Конечно, ей очень трудно в чужой стране и в чуждой среде. И неизвестно, сможет ли она привыкнуть, смогут ли оба они привыкнуть к этому. Хотя бывают между ними и хорошие моменты. Вот установится весна окончательно, они будут гулять и, может быть, опять иногда смеяться. Они лежали, тесно обнявшись, ему всегда нравилось чувствовать ее тело, очень гладкую кожу внутри горячую.
— Трудна, — повторила Ядранка.
Наконец до него дошло, что это значит. Его женщина сказала, что она беременна. А он не отвечает.
— Правда?! Яца моя! — он вскочил, — Боже, девушка моя, у нас родится чудный ребенок! — Стас схватил ее на руки, она вскрикивала и смеялась, притворно сердилась и обнимала его.
12.
За два месяца работы проводницей Лариса привыкла: двое суток в поездке, потом двое суток дома. Когда Лариса уезжала, Виллика брала к себе Ане.

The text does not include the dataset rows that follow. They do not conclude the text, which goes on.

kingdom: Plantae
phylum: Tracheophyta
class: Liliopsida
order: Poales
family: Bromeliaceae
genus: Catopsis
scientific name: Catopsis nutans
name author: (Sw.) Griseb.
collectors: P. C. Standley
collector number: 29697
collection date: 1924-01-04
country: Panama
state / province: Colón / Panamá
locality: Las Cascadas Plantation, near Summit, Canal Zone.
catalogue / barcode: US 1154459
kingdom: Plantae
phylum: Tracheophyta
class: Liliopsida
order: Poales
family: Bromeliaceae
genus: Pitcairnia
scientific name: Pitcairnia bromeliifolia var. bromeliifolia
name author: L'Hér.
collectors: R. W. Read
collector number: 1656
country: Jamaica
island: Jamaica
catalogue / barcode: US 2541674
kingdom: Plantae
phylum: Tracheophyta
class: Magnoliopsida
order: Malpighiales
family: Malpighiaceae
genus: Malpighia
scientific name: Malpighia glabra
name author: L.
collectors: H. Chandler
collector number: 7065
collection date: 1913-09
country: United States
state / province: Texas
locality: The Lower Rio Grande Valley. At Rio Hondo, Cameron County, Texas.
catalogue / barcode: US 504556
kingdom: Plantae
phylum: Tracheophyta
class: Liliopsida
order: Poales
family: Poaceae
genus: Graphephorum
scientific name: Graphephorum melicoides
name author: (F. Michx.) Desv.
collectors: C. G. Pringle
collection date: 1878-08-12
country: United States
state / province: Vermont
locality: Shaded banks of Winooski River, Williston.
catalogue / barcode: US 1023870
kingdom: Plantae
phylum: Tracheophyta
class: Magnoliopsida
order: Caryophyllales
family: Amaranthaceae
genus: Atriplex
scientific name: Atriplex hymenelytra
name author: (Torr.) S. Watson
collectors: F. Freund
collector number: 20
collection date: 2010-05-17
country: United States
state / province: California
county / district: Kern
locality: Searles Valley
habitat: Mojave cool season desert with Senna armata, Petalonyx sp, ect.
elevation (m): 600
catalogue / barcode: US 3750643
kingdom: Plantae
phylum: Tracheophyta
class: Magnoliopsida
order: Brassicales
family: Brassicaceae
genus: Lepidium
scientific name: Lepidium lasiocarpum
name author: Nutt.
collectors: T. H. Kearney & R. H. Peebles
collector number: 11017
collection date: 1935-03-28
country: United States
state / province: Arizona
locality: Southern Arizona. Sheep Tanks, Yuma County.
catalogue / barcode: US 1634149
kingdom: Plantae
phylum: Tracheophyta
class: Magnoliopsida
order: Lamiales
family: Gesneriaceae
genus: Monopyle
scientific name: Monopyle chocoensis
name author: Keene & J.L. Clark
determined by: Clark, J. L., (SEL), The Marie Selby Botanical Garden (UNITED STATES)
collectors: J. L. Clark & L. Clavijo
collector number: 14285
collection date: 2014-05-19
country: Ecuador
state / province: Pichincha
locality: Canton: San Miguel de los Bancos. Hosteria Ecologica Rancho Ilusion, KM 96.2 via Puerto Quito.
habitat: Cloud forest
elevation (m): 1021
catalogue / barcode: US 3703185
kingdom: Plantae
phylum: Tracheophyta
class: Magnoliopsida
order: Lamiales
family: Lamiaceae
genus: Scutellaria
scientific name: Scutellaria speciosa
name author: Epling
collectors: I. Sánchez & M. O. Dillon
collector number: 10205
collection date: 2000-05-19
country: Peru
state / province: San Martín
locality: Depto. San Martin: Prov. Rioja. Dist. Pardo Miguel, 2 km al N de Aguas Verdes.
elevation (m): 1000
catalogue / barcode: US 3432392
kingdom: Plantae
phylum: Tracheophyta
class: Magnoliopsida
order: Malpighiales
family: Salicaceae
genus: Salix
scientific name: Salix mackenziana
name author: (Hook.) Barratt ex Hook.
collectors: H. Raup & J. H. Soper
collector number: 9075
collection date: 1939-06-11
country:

Мытье полов и туалетов, подметание, уборка белья, каждодневные обязанности как послушание в монастыре. Вагон представлялся Ларисе передвижной кельей, где внутри жесткого ритма работы она чувствовала себя свободной, учась в однообразии открывать новое. Проводник поезда сопровождает людей из одного мира в другой, как кролик у Льюиса Кэрролла, и проводник ведь тоже, как и вечно спешащий кролик, — в перчатках. Лариса чувствовала себя помощником и внимательным свидетелем, каждый человек словно помещался в рамку, неповторимость его жизни внутри бесконечного повтора маршрута становилась очевидной. Это была ее золотая жила, настоящий клад.
По ночам в поезде, а затем дома, она записывала разговоры людей, свои наблюдения за семьями, кампаниями, одинокими пассажирами. Собирала материал для книги и не торопилась, понимая, что записей будет много, придется отбирать тщательно. Не было определенной концепции; ей казалось, что жизнь сама выстраивает план книги.
Дни в Таллинне, между дежурствами, тоже были заполнены хлопотами: ремонт в старой квартире завершился, в новой продолжался. У Ларисы появился план благотворительного проекта, в этом ей помогал Курбатов. Свободного времени оставалось мало, и она стала ярче чувствовать простые удовольствия — теннис, хорошее вино, визиты в парикмахерскую, обеды с друзьями.